=== Data extracted from a collection ===
[Start of section]
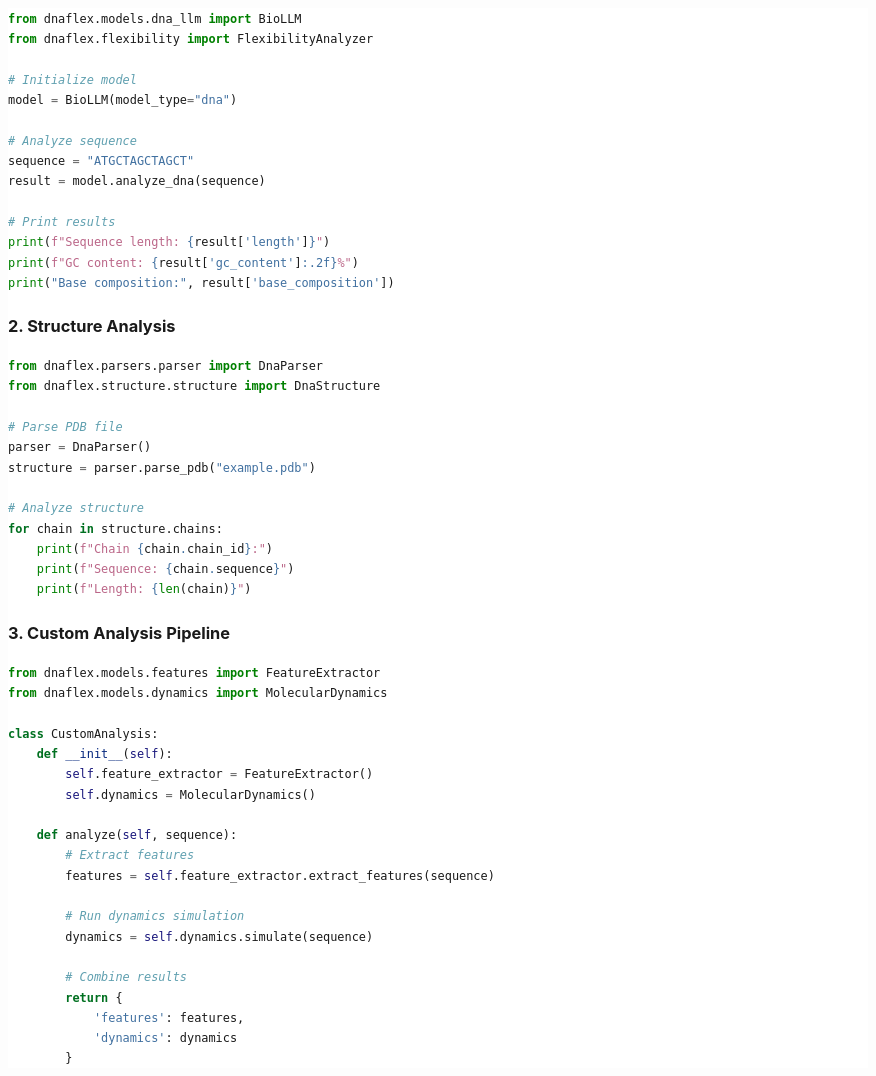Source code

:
 ```python
from dnaflex.models.dna_llm import BioLLM
from dnaflex.flexibility import FlexibilityAnalyzer

# Initialize model
model = BioLLM(model_type="dna")

# Analyze sequence
sequence = "ATGCTAGCTAGCT"
result = model.analyze_dna(sequence)

# Print results
print(f"Sequence length: {result['length']}")
print(f"GC content: {result['gc_content']:.2f}%")
print("Base composition:", result['base_composition'])
```

### 2. Structure Analysis

```python
from dnaflex.parsers.parser import DnaParser
from dnaflex.structure.structure import DnaStructure

# Parse PDB file
parser = DnaParser()
structure = parser.parse_pdb("example.pdb")

# Analyze structure
for chain in structure.chains:
    print(f"Chain {chain.chain_id}:")
    print(f"Sequence: {chain.sequence}")
    print(f"Length: {len(chain)}")
```

### 3. Custom Analysis Pipeline

```python
from dnaflex.models.features import FeatureExtractor
from dnaflex.models.dynamics import MolecularDynamics

class CustomAnalysis:
    def __init__(self):
        self.feature_extractor = FeatureExtractor()
        self.dynamics = MolecularDynamics()
    
    def analyze(self, sequence):
        # Extract features
        features = self.feature_extractor.extract_features(sequence)
        
        # Run dynamics simulation
        dynamics = self.dynamics.simulate(sequence)
        
        # Combine results
        return {
            'features': features,
            'dynamics': dynamics
        }
```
[End of section]
=== About this task ===
Your copy must reproduce the entries above in full, without their pictures.

=== Final answer ===
Source code

:
 ```python
from dnaflex.models.dna_llm import BioLLM
from dnaflex.flexibility import FlexibilityAnalyzer

# Initialize model
model = BioLLM(model_type="dna")

# Analyze sequence
sequence = "ATGCTAGCTAGCT"
result = model.analyze_dna(sequence)

# Print results
print(f"Sequence length: {result['length']}")
print(f"GC content: {result['gc_content']:.2f}%")
print("Base composition:", result['base_composition'])
```

### 2. Structure Analysis

```python
from dnaflex.parsers.parser import DnaParser
from dnaflex.structure.structure import DnaStructure

# Parse PDB file
parser = DnaParser()
structure = parser.parse_pdb("example.pdb")

# Analyze structure
for chain in structure.chains:
    print(f"Chain {chain.chain_id}:")
    print(f"Sequence: {chain.sequence}")
    print(f"Length: {len(chain)}")
```

### 3. Custom Analysis Pipeline

```python
from dnaflex.models.features import FeatureExtractor
from dnaflex.models.dynamics import MolecularDynamics

class CustomAnalysis:
    def __init__(self):
        self.feature_extractor = FeatureExtractor()
        self.dynamics = MolecularDynamics()
    
    def analyze(self, sequence):
        # Extract features
        features = self.feature_extractor.extract_features(sequence)
        
        # Run dynamics simulation
        dynamics = self.dynamics.simulate(sequence)
        
        # Combine results
        return {
            'features': features,
            'dynamics': dynamics
        }
```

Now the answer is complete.